The History of DSTs: How They Changed Real Estate

The History of DSTs: How They Changed Real Estate

June 19, 2025 Off By Glespynorson

What Are DSTs?

DST means Delaware Statutory Trust. It started in Delaware, a state in the U.S. A DST lets many people own a part of one big property. This way, they all share the money the property makes.

The Beginning of DSTs

The history of DSTs started in the 1980s. Back then, few people knew about them. It was hard for regular people to buy big buildings. But DSTs helped many people put their money together to own big places like stores and apartments.

A Big Change in 2004

In 2004, the IRS made a new rule. This rule said people could use DSTs in a special way called a 1031 exchange. This means they could sell one property and buy into a DST without paying taxes right away. This made DSTs very popular.

How DSTs Work Today

Today, many people invest in DSTs. The buildings are managed by professionals. Investors do not need to fix things or find renters. They just get a part of the money the property makes.

Why People Like DSTs

Many people like DSTs because they are easy and safe. Investors are not responsible if something bad happens to the property. Also, DSTs let people with less money join in on big deals.

DSTs and Retirement Planning

Many people use DSTs to help plan for retirement. Since DSTs provide steady income without much work, they are good for people who want to relax after years of hard work. The history of DSTs shows that more retirees are choosing DSTs as a safe way to keep their money growing.

How to Start with DSTs

Starting with DSTs is easier than many think. You just need to find a good company that offers DST investments. Then, you decide how much money to put in. Because the history of DSTs is full of success stories, many people feel confident giving DSTs a try.

DSTs Make Real Estate Fairer

Before DSTs, only rich people could buy big properties. Now, many people can invest smaller amounts and still be part of big properties like malls, hotels, and offices.

What the Future Holds for DSTs

The history of DSTs shows they keep growing. More people learn about them and want to invest. DSTs are simple, safe, and smart. They will likely be used by more people in the future.
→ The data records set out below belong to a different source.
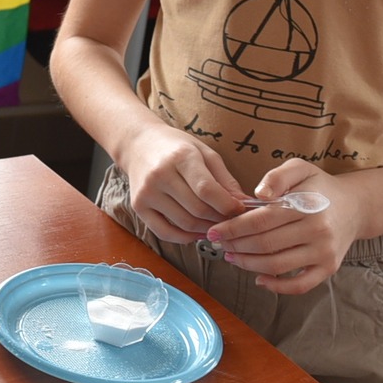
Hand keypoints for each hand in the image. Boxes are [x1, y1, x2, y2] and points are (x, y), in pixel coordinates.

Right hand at [114, 124, 246, 242]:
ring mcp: (147, 192)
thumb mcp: (205, 153)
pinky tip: (196, 232)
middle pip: (197, 209)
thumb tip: (244, 204)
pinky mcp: (138, 206)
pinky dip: (184, 238)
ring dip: (205, 229)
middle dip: (219, 219)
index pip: (207, 190)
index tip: (240, 209)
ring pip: (184, 223)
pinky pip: (164, 232)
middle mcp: (160, 175)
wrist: (139, 144)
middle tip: (230, 219)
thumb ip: (225, 179)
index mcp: (181, 157)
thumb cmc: (176, 147)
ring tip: (216, 224)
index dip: (228, 205)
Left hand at [199, 160, 356, 293]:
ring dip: (248, 264)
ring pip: (277, 265)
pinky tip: (259, 279)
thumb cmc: (319, 187)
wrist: (355, 206)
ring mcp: (324, 252)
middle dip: (236, 246)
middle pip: (266, 244)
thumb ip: (277, 176)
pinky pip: (300, 285)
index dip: (233, 228)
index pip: (261, 220)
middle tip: (219, 244)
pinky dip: (277, 286)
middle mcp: (318, 231)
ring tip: (232, 257)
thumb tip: (258, 194)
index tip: (214, 230)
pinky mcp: (328, 268)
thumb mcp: (300, 169)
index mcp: (308, 205)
Who Can Benefit from DSTs?

The history of DSTs shows that many kinds of investors can benefit from them. Some people want to grow their money slowly and safely. Others want to use DSTs to help with their taxes. Because DSTs are easy to join and manage, they are good for beginners and experienced investors alike.

How DSTs Help Communities

DSTs don’t just help investors—they also help communities. When a big building is well cared for, it can bring new jobs and stores to the area. This makes the neighborhood better for everyone. The history of DSTs includes many stories of properties improving over time because of good management.

DSTs and the Economy

DSTs play an important role in the economy too. By making it easier to invest in big buildings, DSTs help create money flow in cities. This means more construction, more workers, and more business. The history of DSTs shows how this small legal idea grew to help many people and places.

Conclusion

The history of DSTs is a story about a new way to own property. It started in Delaware and grew to help many people invest. DSTs make it easier to earn money from real estate without a lot of work. This is why DSTs are a popular choice today.